In conclusion, these findings shed light on how cognitive processes change in ACT and CBT for social anxiety disorder and how these processes relate to treatment outcome. For both treatment approaches, negative thoughts decreased and willingness to have uncomfortable internal experiences increased, indicating that these treatment approaches overlap significantly in terms of their effect on cognitive change. Arch and Craske (2008) reviewed the similarities between these two treatment approaches, and the current project adds to existing research on these similarities (Arch, Wolitzky-Taylor, et al., 2012). Patients whose negative thinking decreased more quickly at the beginning of treatment demonstrated the greatest symptom reduction across both treatment approaches, and those with the fastest increase in willingness to experience uncomfortable sensations had greater symptom reduction in ACT but not in CBT. In other words, faster reduction in negative cognitions at the beginning of treatment predicted overall improvement, and faster reduction in experiential avoidance predicted improvement only for ACT.

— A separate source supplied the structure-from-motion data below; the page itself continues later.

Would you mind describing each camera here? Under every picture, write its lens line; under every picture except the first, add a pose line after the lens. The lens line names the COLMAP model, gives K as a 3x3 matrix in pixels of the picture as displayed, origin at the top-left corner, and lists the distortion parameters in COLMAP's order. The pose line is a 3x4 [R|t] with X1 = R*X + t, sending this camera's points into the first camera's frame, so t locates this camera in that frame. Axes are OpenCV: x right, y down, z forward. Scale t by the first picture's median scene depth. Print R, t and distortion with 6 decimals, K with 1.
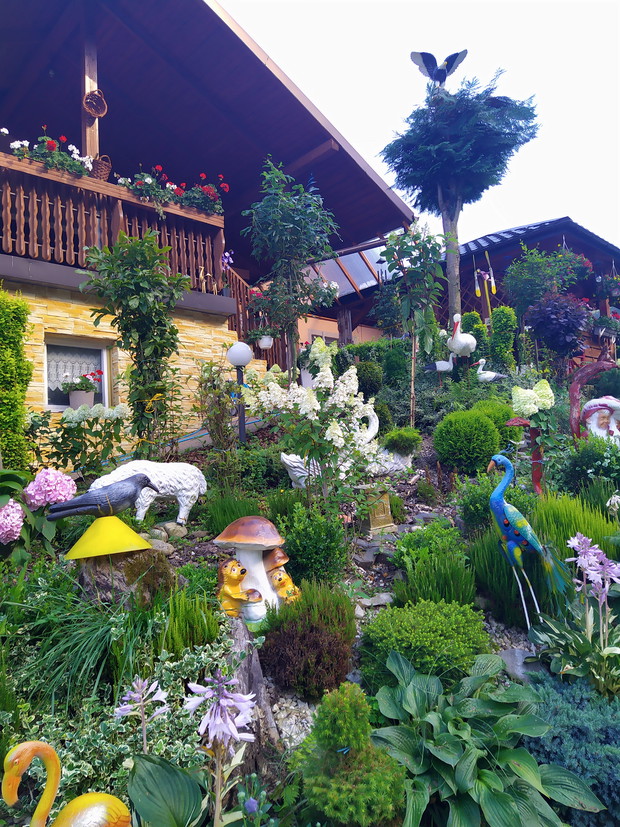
lens RADIAL K [[613.9, 0, 310.0], [0, 613.9, 413.5], [0, 0, 1]] dist [0.101453, -0.146507]
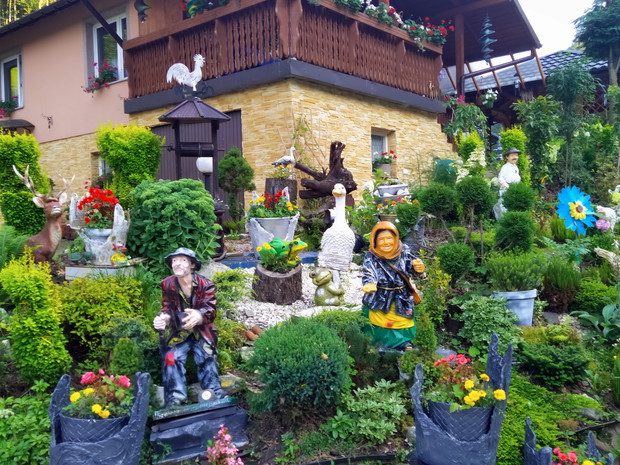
lens RADIAL K [[620.6, 0, 310.0], [0, 620.6, 232.5], [0, 0, 1]] dist [0.110704, -0.137002]
pose [[0.989898, 0.025278, 0.139512, -1.317804], [-0.038937, 0.994613, 0.096065, -0.013406], [-0.136332, -0.100527, 0.985550, -0.976199]]
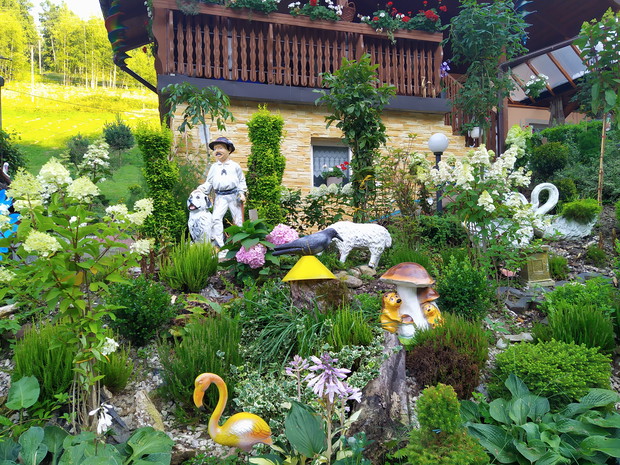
lens RADIAL K [[460.2, 0, 308.6], [0, 460.2, 236.4], [0, 0, 1]] dist [0.101453, -0.146507]
pose [[0.896555, 0.027962, -0.442050, 0.094674], [0.011365, 0.996225, 0.086065, 0.013609], [0.442787, -0.082186, 0.892852, 0.006203]]
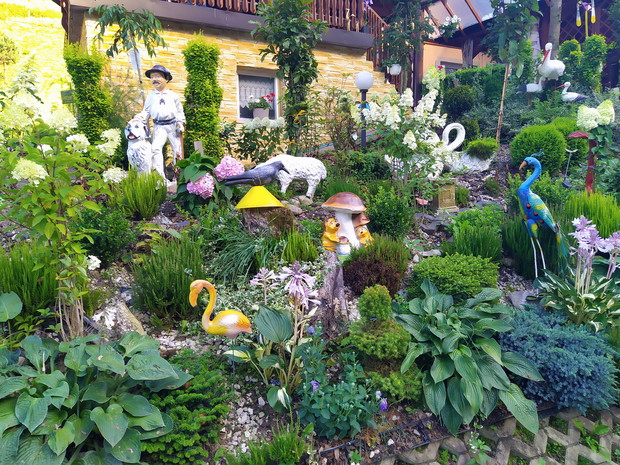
lens RADIAL K [[464.1, 0, 308.6], [0, 464.1, 231.9], [0, 0, 1]] dist [0.103538, -0.136948]
pose [[0.961846, 0.076804, -0.262589, 0.080926], [-0.017938, 0.975426, 0.219595, 0.005396], [0.273002, -0.206507, 0.939588, -0.093031]]
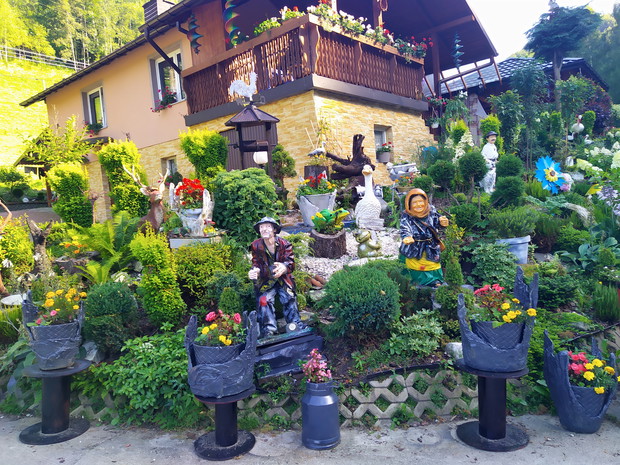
lens RADIAL K [[464.1, 0, 308.6], [0, 464.1, 231.9], [0, 0, 1]] dist [0.103538, -0.136948]
pose [[0.991941, -0.037490, 0.121024, -1.399345], [0.020502, 0.990126, 0.138673, 0.009261], [-0.125028, -0.135074, 0.982916, -0.944503]]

These findings have a number of important implications for treatment. First, change in the core mechanisms of psychopathology early in treatment may enable subsequent symptom change to occur in the time remaining before the end of treatment. By extension, the role of early change may differ if symptom change was examined over a lengthier interval. Second, these findings could indicate that change in negative beliefs is central to social anxiety psychopathology independent of treatment approach, whereas change in acceptance is less relevant to psychopathology in general, but more relevant to the effects of a specific treatment strategy. Third, early change in core mechanisms may allow other critical mechanisms, such as engagement in exposure and values-driven activities, to take place, which may contribute to better symptom outcome. Finally, these findings highlight the importance of strategies specifically designed to reduce negative cognitions and experiential avoidance early in treatment, such as emphasizing cognitive defusion and exposure within the first few sessions of treatment. Overall, these findings add to a growing body of literature on treatment mediation for anxiety disorders and begin to shed light on differences in mechanisms between ACT and CBT for social anxiety disorder.

Acknowledgments

This project was funded by the National Institutes of Mental Health R21 MH081299 (PIs: Craske, Lieberman, and Taylor). The clinical trial was registered on ClinicalTrials.gov. under the identifier NCT00872820.

Footnotes

1

Given the mixed anxiety disorder sample and subsequently low n per disorder, intraclass correlation coefficients for individual disorders should be interpreted cautiously.

2

See author for a copy of the CBT treatment manual; the ACT manual is published (Eifert & Forsyth, 2005).

3

Creative hopelessness was moved from Session 1 to Session 2.

4

Therapists who provided CBT and ACT had experience in both treatments.

5

UCLA supervisors observed but did not participate in ACT supervision sessions.

Conflict of Interest Statement

The authors declare that there are no conflict of interest.